TASK REQUIREMENTS: Wherever the word "Embryonal" shows up in the data, report the line it sits in.

DATA FOR ANALYSIS:
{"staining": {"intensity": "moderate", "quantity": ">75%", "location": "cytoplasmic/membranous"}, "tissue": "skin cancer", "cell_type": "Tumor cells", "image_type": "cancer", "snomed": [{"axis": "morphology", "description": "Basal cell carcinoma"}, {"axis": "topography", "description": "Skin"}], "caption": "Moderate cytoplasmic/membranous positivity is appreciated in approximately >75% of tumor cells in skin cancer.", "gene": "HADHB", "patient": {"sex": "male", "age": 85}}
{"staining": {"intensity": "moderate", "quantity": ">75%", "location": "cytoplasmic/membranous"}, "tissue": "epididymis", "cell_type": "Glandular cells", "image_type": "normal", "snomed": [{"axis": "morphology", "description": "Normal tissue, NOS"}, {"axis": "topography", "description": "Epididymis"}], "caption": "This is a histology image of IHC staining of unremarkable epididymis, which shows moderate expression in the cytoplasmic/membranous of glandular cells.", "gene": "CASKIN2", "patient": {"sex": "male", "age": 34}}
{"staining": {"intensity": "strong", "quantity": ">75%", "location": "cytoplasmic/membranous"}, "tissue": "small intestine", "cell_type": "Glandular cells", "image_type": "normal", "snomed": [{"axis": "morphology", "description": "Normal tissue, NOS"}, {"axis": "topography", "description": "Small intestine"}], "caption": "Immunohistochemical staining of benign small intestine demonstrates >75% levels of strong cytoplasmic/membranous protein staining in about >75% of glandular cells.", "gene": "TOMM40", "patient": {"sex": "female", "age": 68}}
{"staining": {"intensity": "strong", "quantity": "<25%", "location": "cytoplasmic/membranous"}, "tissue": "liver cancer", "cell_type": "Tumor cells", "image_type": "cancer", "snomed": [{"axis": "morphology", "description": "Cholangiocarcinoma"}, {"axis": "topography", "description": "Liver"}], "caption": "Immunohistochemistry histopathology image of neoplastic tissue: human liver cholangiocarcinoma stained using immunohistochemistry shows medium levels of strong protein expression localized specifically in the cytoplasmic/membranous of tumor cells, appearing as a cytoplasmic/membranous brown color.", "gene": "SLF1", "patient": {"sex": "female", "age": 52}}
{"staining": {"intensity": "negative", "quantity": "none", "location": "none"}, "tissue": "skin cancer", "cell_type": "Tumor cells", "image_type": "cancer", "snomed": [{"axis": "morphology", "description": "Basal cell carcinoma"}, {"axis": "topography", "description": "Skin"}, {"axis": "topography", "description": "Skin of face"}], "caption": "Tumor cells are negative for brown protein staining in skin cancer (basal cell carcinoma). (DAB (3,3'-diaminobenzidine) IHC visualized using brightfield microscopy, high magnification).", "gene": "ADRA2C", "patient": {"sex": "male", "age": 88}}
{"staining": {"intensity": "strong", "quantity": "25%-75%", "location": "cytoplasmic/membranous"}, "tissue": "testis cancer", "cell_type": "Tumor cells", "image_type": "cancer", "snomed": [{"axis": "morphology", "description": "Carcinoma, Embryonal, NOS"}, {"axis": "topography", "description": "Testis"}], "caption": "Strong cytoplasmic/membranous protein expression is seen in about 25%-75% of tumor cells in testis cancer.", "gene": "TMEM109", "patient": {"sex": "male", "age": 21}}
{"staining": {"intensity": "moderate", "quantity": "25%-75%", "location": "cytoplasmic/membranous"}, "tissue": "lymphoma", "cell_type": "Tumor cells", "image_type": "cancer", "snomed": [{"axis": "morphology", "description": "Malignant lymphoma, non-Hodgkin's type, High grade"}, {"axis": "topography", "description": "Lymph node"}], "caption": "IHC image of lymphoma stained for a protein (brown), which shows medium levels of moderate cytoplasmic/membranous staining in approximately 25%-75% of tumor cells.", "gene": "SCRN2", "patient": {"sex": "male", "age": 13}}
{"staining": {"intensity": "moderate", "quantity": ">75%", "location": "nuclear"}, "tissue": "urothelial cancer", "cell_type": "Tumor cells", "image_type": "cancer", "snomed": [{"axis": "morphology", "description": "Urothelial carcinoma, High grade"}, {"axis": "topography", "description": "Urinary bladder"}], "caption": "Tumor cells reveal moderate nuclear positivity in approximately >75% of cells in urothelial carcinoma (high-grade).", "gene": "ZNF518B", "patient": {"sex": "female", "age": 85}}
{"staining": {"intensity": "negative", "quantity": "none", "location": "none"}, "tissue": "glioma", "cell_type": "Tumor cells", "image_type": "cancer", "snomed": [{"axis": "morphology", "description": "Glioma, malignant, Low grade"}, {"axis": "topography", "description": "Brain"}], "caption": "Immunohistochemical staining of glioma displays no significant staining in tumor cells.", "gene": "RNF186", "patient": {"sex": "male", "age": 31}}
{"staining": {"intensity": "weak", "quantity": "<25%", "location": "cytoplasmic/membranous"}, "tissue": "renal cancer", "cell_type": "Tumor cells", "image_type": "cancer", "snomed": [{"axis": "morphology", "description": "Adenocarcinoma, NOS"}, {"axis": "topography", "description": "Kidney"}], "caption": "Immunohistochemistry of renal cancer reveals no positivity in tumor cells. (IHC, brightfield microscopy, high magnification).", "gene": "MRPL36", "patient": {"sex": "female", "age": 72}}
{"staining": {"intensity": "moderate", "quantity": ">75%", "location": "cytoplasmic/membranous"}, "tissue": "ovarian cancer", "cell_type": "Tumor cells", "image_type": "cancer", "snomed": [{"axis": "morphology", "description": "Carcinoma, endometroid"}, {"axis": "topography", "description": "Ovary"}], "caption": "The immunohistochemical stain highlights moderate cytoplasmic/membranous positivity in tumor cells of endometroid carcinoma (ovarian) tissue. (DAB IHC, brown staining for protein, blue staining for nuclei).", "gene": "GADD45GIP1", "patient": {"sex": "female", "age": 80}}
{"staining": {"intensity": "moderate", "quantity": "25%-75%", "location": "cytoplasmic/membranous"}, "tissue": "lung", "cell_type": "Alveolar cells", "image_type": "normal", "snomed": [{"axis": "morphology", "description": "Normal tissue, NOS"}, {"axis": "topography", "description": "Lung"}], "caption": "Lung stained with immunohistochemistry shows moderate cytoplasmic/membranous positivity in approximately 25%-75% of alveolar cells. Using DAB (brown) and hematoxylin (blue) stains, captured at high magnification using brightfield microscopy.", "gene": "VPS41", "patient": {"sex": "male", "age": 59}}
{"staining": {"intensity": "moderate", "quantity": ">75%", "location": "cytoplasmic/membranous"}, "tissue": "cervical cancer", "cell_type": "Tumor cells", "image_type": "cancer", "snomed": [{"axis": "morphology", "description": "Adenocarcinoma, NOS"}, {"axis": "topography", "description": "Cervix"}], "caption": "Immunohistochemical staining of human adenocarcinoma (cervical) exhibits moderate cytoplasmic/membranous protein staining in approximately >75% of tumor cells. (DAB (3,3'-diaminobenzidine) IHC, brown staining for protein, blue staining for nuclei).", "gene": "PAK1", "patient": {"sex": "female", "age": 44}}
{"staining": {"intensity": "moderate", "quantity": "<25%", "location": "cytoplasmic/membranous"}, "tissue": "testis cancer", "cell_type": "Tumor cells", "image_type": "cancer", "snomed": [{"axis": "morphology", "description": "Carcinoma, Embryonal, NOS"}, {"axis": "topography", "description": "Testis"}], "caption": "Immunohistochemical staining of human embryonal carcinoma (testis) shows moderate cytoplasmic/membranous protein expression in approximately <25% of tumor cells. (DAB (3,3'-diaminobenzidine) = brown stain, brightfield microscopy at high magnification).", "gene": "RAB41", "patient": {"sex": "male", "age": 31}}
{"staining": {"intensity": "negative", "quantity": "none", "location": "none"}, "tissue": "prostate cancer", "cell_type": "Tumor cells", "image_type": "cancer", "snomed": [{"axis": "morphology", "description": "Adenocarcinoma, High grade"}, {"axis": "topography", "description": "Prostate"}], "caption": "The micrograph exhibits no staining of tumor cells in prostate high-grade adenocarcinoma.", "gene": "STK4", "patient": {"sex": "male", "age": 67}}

EXPECTED ANSWER:
{"staining": {"intensity": "strong", "quantity": "25%-75%", "location": "cytoplasmic/membranous"}, "tissue": "testis cancer", "cell_type": "Tumor cells", "image_type": "cancer", "snomed": [{"axis": "morphology", "description": "Carcinoma, Embryonal, NOS"}, {"axis": "topography", "description": "Testis"}], "caption": "Strong cytoplasmic/membranous protein expression is seen in about 25%-75% of tumor cells in testis cancer.", "gene": "TMEM109", "patient": {"sex": "male", "age": 21}}
{"staining": {"intensity": "moderate", "quantity": "<25%", "location": "cytoplasmic/membranous"}, "tissue": "testis cancer", "cell_type": "Tumor cells", "image_type": "cancer", "snomed": [{"axis": "morphology", "description": "Carcinoma, Embryonal, NOS"}, {"axis": "topography", "description": "Testis"}], "caption": "Immunohistochemical staining of human embryonal carcinoma (testis) shows moderate cytoplasmic/membranous protein expression in approximately <25% of tumor cells. (DAB (3,3'-diaminobenzidine) = brown stain, brightfield microscopy at high magnification).", "gene": "RAB41", "patient": {"sex": "male", "age": 31}}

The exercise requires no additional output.